:: TEXT SHOWN

The Managing Director, TechTrends Nigeria, Mr. Kenneth Omeruo, said, “I am not aware of this development but globally, operators and network equipment makers don’t really embrace Skype.
“They liken Skype to an individual who takes undue advantage of other people’s generosity without giving anything in return. Globally, there is this apprehension among telecoms operators that Skype only steals their customers, while they invest billions of dollars to build, expand and upgrade networks.”
Major operators in the country’s $38bn telecoms market such as MTN, Globacom, Airtel and Etisalat said if the NCC failed to take decisive actions, they would keep struggling to counter a trend in which the prices of basic voice and data services were declining.
For instance, MTN Nigeria said that the OTT content services had a “cannibalising effect” on network operators’ voice and data revenue, because they provide “free” services, which duplicate those already provided by network operators such as voice calls and the SMS.
According to the firm, a ready example is WhatsApp, which provides free instant messaging services as an alternative to text messaging services provided by mobile network operators.
“It (WhatsApp) has also launched a free voice service,” the Public Relations and Protocol Manager, MTN Nigeria, Mr. Funso Aina, said, adding, “The point to note in this argument is that the OTTs allow users to send unlimited texts, images, video and audio messages free of charge, using their current data plans.”
According to him, the problem is that these services are provided using network infrastructure of the operators, but without commensurate compensation to operators.
Aina added, “At the same time, they are denying operators of revenue to grow their networks, thereby impacting on service delivery and long-term sustainability.
“For instance, to date, MTN has invested over $15bn in building its network in Nigeria. You can now imagine an OTT leveraging the network to deliver its content without investing a kobo locally. The impact on revenue is huge.
“Furthermore, because these entities are not licensed, and because they have not built any infrastructure locally, they do not have the same costs as the licensed operators.
“They do not pay taxes, they do not employ any people locally, and indeed, they have no local presence whatsoever, meaning they do not make any contribution to our economy and their services are denying those who make contributions of income.”

::::
:: DATA SECTION

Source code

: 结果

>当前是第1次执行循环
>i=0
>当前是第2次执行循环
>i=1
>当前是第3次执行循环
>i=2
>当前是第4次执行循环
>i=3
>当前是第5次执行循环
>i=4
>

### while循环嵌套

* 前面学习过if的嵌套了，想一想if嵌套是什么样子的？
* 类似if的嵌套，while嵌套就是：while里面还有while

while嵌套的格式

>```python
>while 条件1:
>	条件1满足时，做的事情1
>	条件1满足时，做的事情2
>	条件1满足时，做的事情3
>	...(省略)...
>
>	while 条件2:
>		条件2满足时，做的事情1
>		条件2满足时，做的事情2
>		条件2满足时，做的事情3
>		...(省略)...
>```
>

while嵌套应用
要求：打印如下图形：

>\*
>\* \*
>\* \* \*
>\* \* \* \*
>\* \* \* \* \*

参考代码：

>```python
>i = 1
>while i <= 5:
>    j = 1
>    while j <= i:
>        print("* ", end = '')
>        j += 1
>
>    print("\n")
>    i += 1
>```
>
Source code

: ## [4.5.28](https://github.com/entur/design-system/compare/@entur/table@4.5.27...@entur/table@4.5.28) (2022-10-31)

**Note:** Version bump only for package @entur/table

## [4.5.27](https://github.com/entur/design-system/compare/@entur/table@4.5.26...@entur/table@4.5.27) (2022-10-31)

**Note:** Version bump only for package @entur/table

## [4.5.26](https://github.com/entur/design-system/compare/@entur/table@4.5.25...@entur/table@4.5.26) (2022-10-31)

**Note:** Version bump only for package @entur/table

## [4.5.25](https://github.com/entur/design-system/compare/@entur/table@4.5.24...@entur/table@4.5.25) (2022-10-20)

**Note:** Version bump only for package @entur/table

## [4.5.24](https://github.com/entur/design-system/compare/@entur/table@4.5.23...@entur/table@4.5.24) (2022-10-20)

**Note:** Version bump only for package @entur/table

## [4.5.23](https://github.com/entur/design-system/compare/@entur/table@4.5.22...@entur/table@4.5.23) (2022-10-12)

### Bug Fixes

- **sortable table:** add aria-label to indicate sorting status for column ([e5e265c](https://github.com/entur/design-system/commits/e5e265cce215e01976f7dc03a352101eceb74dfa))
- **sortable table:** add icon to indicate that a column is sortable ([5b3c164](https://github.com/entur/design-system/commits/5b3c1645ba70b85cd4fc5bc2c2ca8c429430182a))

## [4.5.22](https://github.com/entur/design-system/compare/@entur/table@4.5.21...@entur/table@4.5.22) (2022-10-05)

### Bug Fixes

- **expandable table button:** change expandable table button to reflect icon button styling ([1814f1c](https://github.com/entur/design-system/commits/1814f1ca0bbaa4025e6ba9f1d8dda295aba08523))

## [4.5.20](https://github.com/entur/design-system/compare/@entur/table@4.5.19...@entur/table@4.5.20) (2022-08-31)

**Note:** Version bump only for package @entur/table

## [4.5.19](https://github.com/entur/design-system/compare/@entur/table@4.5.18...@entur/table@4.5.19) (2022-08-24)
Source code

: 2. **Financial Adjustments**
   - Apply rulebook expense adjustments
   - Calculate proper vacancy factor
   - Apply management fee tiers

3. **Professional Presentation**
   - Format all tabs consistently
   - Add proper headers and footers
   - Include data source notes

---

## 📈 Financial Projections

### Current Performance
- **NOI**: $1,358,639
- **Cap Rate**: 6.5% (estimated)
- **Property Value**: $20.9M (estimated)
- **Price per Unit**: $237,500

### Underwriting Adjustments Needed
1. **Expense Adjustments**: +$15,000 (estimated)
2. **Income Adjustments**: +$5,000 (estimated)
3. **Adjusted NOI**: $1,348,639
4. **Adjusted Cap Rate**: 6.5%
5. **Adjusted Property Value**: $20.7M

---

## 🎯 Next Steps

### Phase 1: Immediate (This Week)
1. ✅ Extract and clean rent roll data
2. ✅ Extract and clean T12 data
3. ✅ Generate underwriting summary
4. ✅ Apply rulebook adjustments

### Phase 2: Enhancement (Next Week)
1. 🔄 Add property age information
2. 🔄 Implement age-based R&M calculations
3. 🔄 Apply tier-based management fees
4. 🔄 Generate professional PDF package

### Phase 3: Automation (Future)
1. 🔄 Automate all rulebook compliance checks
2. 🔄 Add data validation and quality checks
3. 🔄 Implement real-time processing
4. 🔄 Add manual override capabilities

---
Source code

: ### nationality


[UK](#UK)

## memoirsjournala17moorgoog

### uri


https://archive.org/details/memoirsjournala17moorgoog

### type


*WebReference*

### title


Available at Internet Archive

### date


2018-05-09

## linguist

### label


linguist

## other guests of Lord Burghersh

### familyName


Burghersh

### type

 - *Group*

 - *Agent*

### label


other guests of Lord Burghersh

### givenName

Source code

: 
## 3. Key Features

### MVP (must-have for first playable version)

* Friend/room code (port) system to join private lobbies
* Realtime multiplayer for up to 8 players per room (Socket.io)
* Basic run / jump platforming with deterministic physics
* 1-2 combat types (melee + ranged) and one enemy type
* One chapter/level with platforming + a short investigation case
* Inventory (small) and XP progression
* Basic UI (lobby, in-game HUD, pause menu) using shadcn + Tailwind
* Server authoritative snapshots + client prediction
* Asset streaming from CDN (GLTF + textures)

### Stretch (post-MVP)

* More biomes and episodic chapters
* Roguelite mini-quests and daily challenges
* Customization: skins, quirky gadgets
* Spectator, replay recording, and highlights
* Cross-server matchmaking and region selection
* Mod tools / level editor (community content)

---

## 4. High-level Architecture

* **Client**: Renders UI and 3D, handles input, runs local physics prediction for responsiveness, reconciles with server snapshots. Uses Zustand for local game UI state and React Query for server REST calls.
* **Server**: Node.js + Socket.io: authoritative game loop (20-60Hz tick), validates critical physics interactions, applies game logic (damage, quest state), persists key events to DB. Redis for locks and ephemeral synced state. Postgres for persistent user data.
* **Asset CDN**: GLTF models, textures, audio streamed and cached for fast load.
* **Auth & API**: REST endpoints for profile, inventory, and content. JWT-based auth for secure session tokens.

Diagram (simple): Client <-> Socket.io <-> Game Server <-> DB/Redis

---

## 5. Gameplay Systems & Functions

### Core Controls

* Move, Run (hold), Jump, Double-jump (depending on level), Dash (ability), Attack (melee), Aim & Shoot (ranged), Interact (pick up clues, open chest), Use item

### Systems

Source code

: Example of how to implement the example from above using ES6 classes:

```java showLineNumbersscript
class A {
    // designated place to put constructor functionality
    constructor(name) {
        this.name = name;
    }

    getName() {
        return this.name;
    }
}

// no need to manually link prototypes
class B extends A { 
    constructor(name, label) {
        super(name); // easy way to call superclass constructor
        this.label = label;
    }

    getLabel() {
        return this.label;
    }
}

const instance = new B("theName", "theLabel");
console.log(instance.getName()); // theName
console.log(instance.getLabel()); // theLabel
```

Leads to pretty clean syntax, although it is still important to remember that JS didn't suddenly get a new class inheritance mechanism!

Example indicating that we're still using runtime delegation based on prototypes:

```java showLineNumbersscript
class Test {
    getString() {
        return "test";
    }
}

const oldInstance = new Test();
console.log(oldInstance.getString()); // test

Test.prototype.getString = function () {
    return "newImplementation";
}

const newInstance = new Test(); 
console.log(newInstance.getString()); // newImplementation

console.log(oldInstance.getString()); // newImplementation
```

::::

### [ACTIVITY A]
In the article on Nigerian telecoms operators and OTT services, rewrite the passage starting with "According to the" and going on through "and long-term sustainability.", changing "free of charge" to "at no cost".
### [ACTIVITY B]
According to the article on Nigerian telecoms operators and OTT services, how much has MTN invested in building its network in Nigeria?
### [ACTIVITY C]
Carry the article on Nigerian telecoms operators and OTT services forward from its final sentence.

### [TASK ANSWER A]
According to the firm, a ready example is WhatsApp, which provides free instant messaging services as an alternative to text messaging services provided by mobile network operators.
“It (WhatsApp) has also launched a free voice service,” the Public Relations and Protocol Manager, MTN Nigeria, Mr. Funso Aina, said, adding, “The point to note in this argument is that the OTTs allow users to send unlimited texts, images, video and audio messages at no cost, using their current data plans.”
According to him, the problem is that these services are provided using network infrastructure of the operators, but without commensurate compensation to operators.
Aina added, “At the same time, they are denying operators of revenue to grow their networks, thereby impacting on service delivery and long-term sustainability.

### [TASK ANSWER B]
Over $15bn.

### [TASK ANSWER C]
The MTN public relations manager stated that it was the view held by most within the industry, but noted that “at MTN, we are looking to find win-win solutions for all stakeholders.”
Aina, however, dismissed the allegation that some telecoms operators had continued to dispute a view that they were making enough money from their higher paying data services to offset the loss of voice and messaging revenues.
He explained, “Every service is provided at a cost, and we cannot subsidise one service through revenue from another; so, the argument as to whether loss of revenue from one is being offset by another is really not a fruitful argument.
“The important thing is that services must be produced efficiently and all stakeholders, including our customers, must get fair value for their investments.”
Checks by The PUNCH showed that in the United Arab Emirate, Etisalat and Du had recently lifted a ban on Skype services. Both telecoms companies had announced that their subscribers could now download the application online and make Skype-to-landline or mobile calls, which were not previously permitted.
Many telecoms operators worldwide, including some companies in the United States, the United Kingdom, France and Spain, prohibit their mobile phone customers from downloading Skype’s software, or outlaw the use of voice over the Internet phone services in their standard sales contracts.
Other carriers have imposed fees to undermine Skype’s attraction. Moreover, barriers to Skype software and similar Internet calling services are coming under increasing scrutiny as the Internet goes mobile.
In 2013, the number of Internet-ready mobile phones surpassed the number of computers in the world for the first time, according to Gartner, a research firm.